The Road to Iruya

December 13th, 2006 by budgetmonkeydave

the Road to Iruya

After lunch we set off on the road to Iruya, an inaccesable and picturesque hamlet that has captured the heart of Argentina’s touring class. The road to Iruya is legendary, and involves 50 km of offroading over up to a 4000m high ridge and back down again. The road was a rocky dirt track, and crossed a few running streams, but we didn’t run into any particularly sticky situations and we were left to enjoy the scenery for the two hour drive.

After passing a few tiny herding settlements and the ocassional burro, we began to ascend the desolate landscape. As we topped the ridge we were treated with some amazing views into the Iruya’s Quebrada, a much steeper valley than that of Humahuaca. Clouds hung onto the opposing ridgetop; below, the mountains cascaded dramatically into a patchwork of simple green fields and a few lonely farm hamlets. Amazingly, these tiny settlements sat precariously close to the edge of cliffs that rose vertically from the mostly dry riverbed below. Further down the valley, countless ridges folded into a multishaded vista that completed the otherworldly scene. We snapped a few photos, knowing that they wouldn’t do justice to experience.

Then the hour-long descent down switchbacks and blind corners to Iruya itself, the first site of which is a picture perfect hilltop church nestled at the foot of an improbably steep rock face. In the background looms the rest of the canyon in all its splendor.

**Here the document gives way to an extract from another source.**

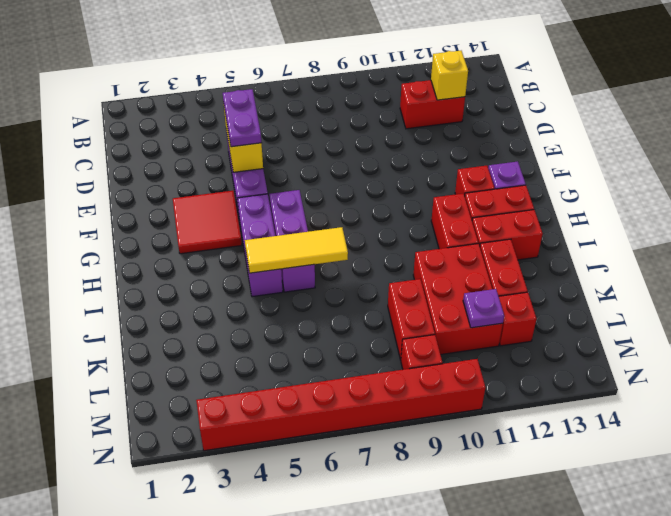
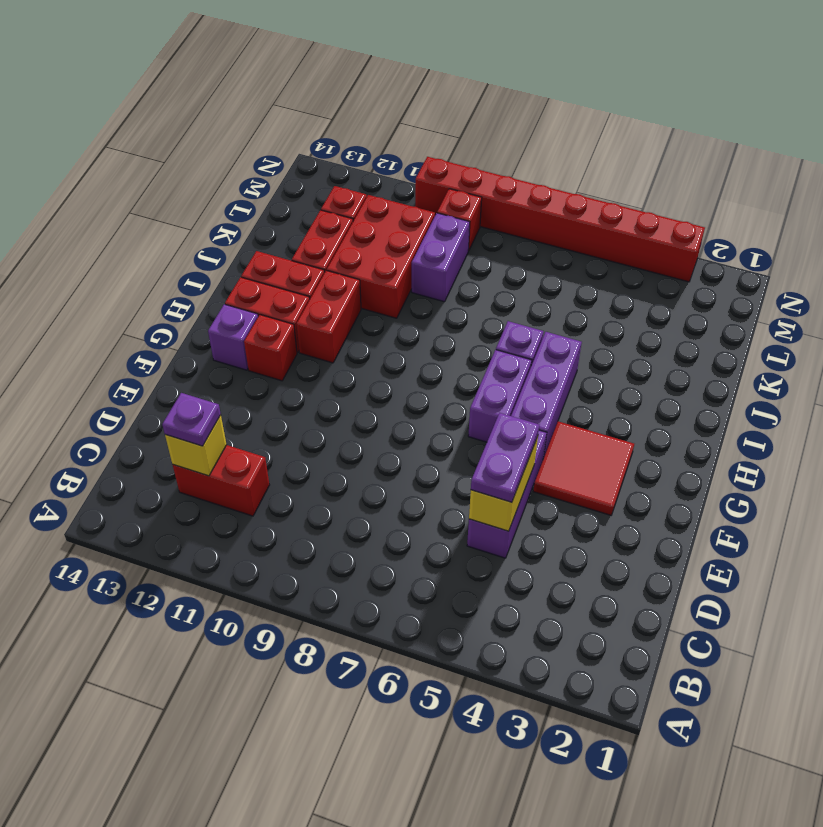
yellow 1x3 tile [245,227,348,273] -> none
red 1x2 brick [388,279,435,360] -> purple 1x2 brick [412,213,470,302]
purple 1x1 plate [463,289,504,328] -> purple 1x1 plate moved to [162,393,221,446]

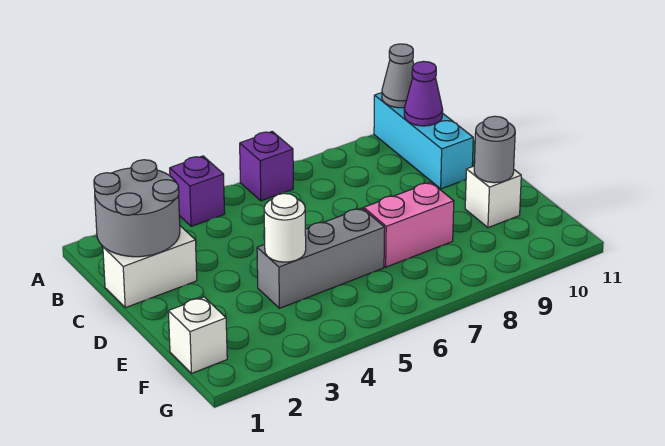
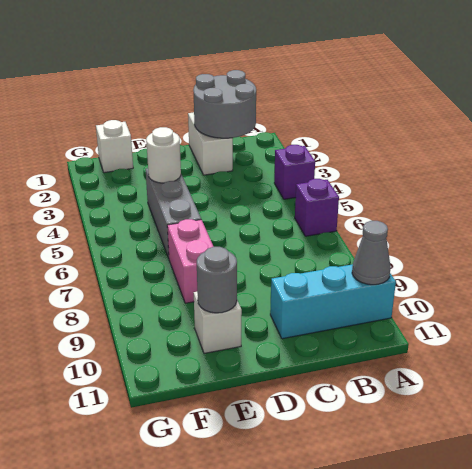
purple 1x1 cone [404,61,443,126] -> none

If there was a contest for the most beautiful Argentine village, Iruya would certainly be a string contender for the top spot. What it lacks in architectural beauty it makes up for in location. The setting really is about as dramatic as one could imagine. As you meander the steep cobblestone streets (the only thing to do anyway, especially during the extended afternoon siesta hours), you’re treated to the spectacle of the valley walls everywhere you look. Every direction brings a unique landscape. As the light changes throughout the day, different colors dance among the rock formations in an endless spectacle of light and texture.